How 3,500 Digital Activists Helped Us to Digitize Oil Spill Data

This article is based on a talk given at the 2018 International Journalism Festival “On big data, small tasks and massive audience engagement”

Nigeria’s Niger Delta is Africa’s most important oil-producing region. It is also one of the most polluted places on Earth. For decades oil spills have been damaging the environment and devastating lives in this part of the continent’s most populous country.

Some of the oil companies working in the Niger Delta publish investigative reports and photographs of oil spills. Still, most of the information that would allow organizations like Amnesty International to probe the credibility of this evidence is ‘trapped’ in handwritten and scanned documents.

To transform thousands of documents and photographs into structured data, we enlisted digital activists with our Decode Oil Spills project and used micro-tasking to channel their efforts. In total, 3,500 people from 142 countries took part in this project. They answered more than 163,000 individual questions and worked over 1,300 hours, the equivalent of one person working full-time for eight months. Amnesty’s decoders analyzed thousands of documents and photographs, helping to create the first independent, structured databases of oil spills in the Niger Delta, covering a time frame from January 2011 to December 2017.

In total, 3,500 people from 142 countries took part in this project. They answered more than 163,000 individual questions and worked over 1,300 hours, the equivalent of one person working full-time for eight months.

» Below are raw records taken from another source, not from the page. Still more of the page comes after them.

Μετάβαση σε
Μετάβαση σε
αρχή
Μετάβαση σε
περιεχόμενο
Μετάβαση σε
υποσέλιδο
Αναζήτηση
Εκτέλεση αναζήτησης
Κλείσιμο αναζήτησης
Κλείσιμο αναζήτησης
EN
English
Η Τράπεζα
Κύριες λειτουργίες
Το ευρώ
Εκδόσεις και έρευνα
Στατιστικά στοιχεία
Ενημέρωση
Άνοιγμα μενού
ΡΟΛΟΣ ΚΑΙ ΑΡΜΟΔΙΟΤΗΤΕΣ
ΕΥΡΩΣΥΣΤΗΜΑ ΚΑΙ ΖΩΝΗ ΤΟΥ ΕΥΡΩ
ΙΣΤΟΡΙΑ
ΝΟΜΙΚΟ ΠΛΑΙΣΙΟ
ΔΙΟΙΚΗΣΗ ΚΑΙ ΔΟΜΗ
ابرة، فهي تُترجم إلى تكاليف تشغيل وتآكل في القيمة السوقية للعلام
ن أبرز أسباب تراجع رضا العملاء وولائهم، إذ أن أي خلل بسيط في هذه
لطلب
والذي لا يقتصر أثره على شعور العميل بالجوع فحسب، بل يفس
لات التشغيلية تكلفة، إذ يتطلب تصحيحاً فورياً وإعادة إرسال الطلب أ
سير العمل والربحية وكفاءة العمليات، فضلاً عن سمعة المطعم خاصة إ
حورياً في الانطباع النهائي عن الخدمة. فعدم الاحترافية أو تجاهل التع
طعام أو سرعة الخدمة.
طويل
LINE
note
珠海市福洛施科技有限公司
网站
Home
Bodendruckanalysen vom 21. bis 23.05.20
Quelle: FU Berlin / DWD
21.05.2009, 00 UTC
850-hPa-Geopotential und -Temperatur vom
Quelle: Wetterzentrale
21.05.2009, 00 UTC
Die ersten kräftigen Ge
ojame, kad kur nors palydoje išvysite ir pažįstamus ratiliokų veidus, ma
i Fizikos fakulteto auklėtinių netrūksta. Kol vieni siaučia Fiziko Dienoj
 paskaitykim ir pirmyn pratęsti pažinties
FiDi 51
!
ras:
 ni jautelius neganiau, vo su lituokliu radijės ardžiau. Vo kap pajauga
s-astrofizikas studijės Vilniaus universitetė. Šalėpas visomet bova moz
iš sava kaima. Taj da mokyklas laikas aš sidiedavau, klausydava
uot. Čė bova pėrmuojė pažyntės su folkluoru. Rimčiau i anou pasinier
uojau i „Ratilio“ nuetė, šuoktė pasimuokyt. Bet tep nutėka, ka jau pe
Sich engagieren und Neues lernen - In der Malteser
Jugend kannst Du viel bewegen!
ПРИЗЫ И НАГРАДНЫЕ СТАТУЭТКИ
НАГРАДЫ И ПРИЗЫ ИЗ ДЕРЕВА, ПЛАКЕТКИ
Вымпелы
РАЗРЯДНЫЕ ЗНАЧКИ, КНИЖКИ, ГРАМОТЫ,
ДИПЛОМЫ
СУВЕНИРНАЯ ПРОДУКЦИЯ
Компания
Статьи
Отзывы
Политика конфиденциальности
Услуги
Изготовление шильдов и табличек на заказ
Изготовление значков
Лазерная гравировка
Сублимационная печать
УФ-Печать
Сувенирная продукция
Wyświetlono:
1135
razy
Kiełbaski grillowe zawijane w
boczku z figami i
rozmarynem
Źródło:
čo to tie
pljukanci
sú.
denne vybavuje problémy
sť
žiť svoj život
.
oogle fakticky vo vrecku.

Below you can find a step-by-step guide to how we did this:

Step 1: Define the task and methodology

The first step was to work with our researchers to define a task for our digital volunteers or ‘decoders’. The main goal was to extract structured information from documents and photographs relating to oil spills that have been made public by two of the largest companies operating in the Niger Delta: Shell and Eni. But these documents were an average of eight pages long and extremely rich in detail. We had to narrow down our research questions to make sure we collected the relevant data needed for our goal of holding Shell and Eni to account while creating “micro-tasks” that were doable in a short time by people with limited training. After numerous workshops, we narrowed down the tasks to extracting the cause, location, and size of spills from the documents. We also wanted decoders to corroborate the information provided by the corporations with images taken at the spill.

Step 2: Get data, archive and pre-process

The next step was to gather all the available data, including tables, documents and photographs. Before scraping the companies’ sites, we had to check their terms of use and get legal advice to make sure we could use the documents as we intended. While processing the data, we found that there were huge inconsistencies in the data collection forms used by the companies, and we had to find ways to mitigate these issues.

Image: Shell changed its data collection template at least nine times in six years.

Step 3: Design and develop

To engage thousands of people, we had to focus on developing a tool that had both an extremely user-friendly interface and a reliable database to collect all the contributions. Our technical partners at Focal Labs help build the interface using open source tools such as Hive, a modular, flexible, open-source platform developed by the New York Times and Discourse, an open-source discussion platform.

Image: a screenshot of Decode Oil Spills interface

Step 4: Engage volunteers

We worked with campaigns and communications specialists on an engagement strategy which included media work, email campaigns, social media outreach and offline events organized by Amnesty sections.

Image: Example of a social media message to recruit decoders.

To estimate the decoders’ rate of activity, we used a basic engagement model: 90-9-1%. In other words, we assumed that 90% of the volunteers would review between two and five documents, 9% would engage with an average of 20-40 documents, and 1% of the volunteers would become what we called “superusers,” reviewing hundreds of documents and also helping others in the community. To engage the superusers and to ensure we answered their questions, we also created a community forum where decoders could speak directly with the Amnesty team.

Step 5: Verify, analyze, publish

The primary verification mechanism of micro-tasking is ensuring that multiple decoders complete each task – the exact number varies from project to project and is determined in a testing phase. To verify the data, we checked for agreement among all the decoders who completed a task, and also checked if they agreed with Amnesty researchers participating in the project. In Decode Oil Spills, we also consulted external pipeline experts to corroborate our findings.

Image: Since 2011, Shell has reported 1,010 spills, with 110,535 barrels or 17.5 million litres of oil lost. That’s about seven Olympic swimming pools. Data shows that while there are fewer spills every year, Shell is increasingly slow to respond to them, with only a quarter of the spills being investigated in the mandatory 24 hours.

The result of this entire investigation was a wealth of evidence pointing to negligence by Shell and Eni. Decoders identified at least 89 spills where there was a good reason to doubt the oil companies’ claims about the cause. For example, in cases where the companies alleged theft had led to oil spills, decoders highlighted photos showing apparent corrosion on the pipes. The latter puts the onus on the companies to resolve the issue and compensate local communities for damage. If confirmed, this could mean that dozens of affected communities have not received the compensation that they deserve.